Two Practices for When You Want to Hide
We hide our true selves for many reasons. We hide because we fear rejection. We hide because we don't want to upset others. We hide because in some relational systems we have been assigned an identity that works for that group of people. We hide because we don't believe we have anything significant to offer.
The problem is when we hide, we take something away from ourselves and others. Every person was born to make a unique contribution to the world. That contribution is one only they can bring in their way at this particular place in time. And when we bring our contribution, we encourage everyone we interact with to do the same proving together we are better.

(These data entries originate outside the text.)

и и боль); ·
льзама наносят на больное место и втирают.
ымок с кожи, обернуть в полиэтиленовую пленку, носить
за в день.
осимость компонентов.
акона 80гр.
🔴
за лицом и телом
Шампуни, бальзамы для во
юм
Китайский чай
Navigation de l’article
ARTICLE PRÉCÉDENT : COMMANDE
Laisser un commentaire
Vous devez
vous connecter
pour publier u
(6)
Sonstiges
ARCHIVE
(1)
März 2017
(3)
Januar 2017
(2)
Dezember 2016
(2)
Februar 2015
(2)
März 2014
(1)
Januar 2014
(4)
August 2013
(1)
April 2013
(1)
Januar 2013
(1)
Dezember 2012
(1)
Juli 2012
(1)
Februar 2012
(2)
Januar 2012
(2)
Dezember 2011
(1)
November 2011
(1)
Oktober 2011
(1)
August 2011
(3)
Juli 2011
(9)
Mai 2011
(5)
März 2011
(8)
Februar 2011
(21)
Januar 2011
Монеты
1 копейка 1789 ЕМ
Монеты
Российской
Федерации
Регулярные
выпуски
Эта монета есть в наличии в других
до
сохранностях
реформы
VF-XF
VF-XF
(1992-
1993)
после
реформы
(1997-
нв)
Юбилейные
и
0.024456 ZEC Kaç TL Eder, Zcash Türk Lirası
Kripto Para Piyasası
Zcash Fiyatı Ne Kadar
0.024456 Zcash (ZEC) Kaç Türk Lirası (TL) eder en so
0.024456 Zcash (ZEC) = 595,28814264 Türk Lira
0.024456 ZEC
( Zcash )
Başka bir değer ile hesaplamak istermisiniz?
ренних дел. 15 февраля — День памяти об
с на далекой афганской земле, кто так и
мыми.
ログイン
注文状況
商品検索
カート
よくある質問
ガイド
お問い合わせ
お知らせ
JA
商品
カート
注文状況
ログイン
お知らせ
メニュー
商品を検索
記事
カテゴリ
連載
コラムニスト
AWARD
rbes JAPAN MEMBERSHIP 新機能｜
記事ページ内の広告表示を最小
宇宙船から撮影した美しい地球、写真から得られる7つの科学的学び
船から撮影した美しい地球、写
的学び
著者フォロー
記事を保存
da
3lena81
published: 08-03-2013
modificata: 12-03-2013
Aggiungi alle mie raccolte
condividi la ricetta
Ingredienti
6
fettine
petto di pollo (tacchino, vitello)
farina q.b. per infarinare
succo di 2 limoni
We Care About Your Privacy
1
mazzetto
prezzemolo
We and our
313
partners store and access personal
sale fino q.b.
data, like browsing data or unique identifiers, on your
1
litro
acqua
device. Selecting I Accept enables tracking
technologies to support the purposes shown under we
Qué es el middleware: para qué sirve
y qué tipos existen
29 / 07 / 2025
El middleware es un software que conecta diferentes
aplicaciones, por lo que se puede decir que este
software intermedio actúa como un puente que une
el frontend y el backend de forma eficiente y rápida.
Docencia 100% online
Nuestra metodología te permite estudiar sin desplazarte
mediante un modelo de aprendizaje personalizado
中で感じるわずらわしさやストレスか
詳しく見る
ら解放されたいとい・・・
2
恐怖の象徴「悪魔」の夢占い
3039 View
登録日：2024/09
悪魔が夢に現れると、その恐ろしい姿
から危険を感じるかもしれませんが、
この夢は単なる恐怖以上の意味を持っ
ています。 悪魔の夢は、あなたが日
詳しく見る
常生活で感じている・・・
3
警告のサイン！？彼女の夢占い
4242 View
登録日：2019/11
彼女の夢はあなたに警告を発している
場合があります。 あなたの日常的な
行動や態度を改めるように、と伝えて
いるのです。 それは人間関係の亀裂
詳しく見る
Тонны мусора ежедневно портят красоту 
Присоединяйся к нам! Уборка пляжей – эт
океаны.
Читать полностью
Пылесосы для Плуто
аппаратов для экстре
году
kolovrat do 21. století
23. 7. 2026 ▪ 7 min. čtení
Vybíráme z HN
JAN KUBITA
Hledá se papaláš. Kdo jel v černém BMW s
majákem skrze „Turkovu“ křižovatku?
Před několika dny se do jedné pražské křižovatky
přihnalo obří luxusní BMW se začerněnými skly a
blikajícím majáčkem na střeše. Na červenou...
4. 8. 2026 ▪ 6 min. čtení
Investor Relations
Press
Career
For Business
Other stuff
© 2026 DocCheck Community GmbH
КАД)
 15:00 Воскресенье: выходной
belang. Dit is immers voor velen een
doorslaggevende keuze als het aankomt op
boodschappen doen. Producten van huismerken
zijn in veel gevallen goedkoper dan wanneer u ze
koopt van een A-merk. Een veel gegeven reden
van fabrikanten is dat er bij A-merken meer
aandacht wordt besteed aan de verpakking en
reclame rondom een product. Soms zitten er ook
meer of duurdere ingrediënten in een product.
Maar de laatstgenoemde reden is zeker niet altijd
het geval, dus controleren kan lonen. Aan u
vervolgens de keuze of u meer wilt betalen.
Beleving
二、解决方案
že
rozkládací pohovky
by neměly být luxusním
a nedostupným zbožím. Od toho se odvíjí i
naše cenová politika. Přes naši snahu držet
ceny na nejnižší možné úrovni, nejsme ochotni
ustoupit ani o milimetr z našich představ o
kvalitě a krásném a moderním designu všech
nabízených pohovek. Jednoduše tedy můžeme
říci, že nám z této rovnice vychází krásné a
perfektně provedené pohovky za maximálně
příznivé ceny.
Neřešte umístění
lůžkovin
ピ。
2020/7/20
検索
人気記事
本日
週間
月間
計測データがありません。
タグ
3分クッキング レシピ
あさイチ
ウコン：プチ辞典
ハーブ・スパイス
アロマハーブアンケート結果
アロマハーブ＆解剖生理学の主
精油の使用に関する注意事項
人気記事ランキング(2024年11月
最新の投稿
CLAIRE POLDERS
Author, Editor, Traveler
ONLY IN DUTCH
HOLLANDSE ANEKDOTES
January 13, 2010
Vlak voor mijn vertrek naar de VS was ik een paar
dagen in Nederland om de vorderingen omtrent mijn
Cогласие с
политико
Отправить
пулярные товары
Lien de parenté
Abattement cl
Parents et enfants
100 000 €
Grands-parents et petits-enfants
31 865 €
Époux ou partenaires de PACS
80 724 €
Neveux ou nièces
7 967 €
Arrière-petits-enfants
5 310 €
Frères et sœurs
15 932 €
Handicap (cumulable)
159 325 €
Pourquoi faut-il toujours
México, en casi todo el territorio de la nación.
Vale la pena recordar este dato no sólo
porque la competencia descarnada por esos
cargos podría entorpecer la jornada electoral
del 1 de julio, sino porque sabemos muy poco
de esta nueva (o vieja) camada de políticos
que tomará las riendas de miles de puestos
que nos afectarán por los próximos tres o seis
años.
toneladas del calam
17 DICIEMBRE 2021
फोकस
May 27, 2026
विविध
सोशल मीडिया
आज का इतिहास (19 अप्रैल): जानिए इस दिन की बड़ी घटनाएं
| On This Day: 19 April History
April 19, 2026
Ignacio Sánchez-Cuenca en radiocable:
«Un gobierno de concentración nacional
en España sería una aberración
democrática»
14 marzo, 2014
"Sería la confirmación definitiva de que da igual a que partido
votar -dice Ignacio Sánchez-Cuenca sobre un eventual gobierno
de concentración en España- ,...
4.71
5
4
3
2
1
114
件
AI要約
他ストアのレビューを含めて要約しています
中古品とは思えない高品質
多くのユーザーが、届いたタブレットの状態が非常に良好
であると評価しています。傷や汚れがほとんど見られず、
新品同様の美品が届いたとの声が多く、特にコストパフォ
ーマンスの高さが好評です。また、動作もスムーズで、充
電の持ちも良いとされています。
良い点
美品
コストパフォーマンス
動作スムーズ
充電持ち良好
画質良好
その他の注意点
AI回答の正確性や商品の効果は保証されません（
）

Together we are better, but not if we are all the same.
When a room is full of leaders and few detail, get-er-done people, very little is accomplished. Everyone can't do the same job or bring the same perspective or contribute the same way. When that happens, progress stalls out and people begin to be discouraged.
When we celebrate the strengths of one another and find how those strengths fit together complimenting one another, that's when the magic happens. That sets us up to bring about positive change in areas we believed no change was possible. It isn't just working together. It is the synergistic energy that is created when we delight in how another person moves about and interprets the world. Together we are better when we each practice authenticity and bring the unique gift we were meant to bring whether that is leadership, attention to detail, communication skills, hands on skills, visionary perspective, or asking good questions. Every person has something essential to contribute to this journey we call life.
When you would rather hide, try this:
One, change your language. There is one tiny word we all use that often begins to shut down new ideas as well as our contribution. That word is BUT. Practice changing the buts to ands and you will be amazed at the energy shift overall. When but is changed to and, we are sending a message that all ideas and all contributions and all people have a place and a voice. We are saying yes to all possibilities when we intentionally switch our but to and.
Two, try out this mantra, "We don't keep score." Every single day every person has a running tally or score in their heads. We compare ourselves and each other over and over again on the dumbest of measures. What if there were no score? What if driving a Chevy was just as valid as driving a BMW? What if shopping for clothing at Target was just as valid as shopping for clothing at Nordstroms? What if all neighbors were invited to the picnic? What if all people were greeted with positivity? Imagine the possibilities if we stopped ranking and keeping score! Light would intensify and love would grow one validation at a time. Stop hiding. Shine your light, even when it is scary.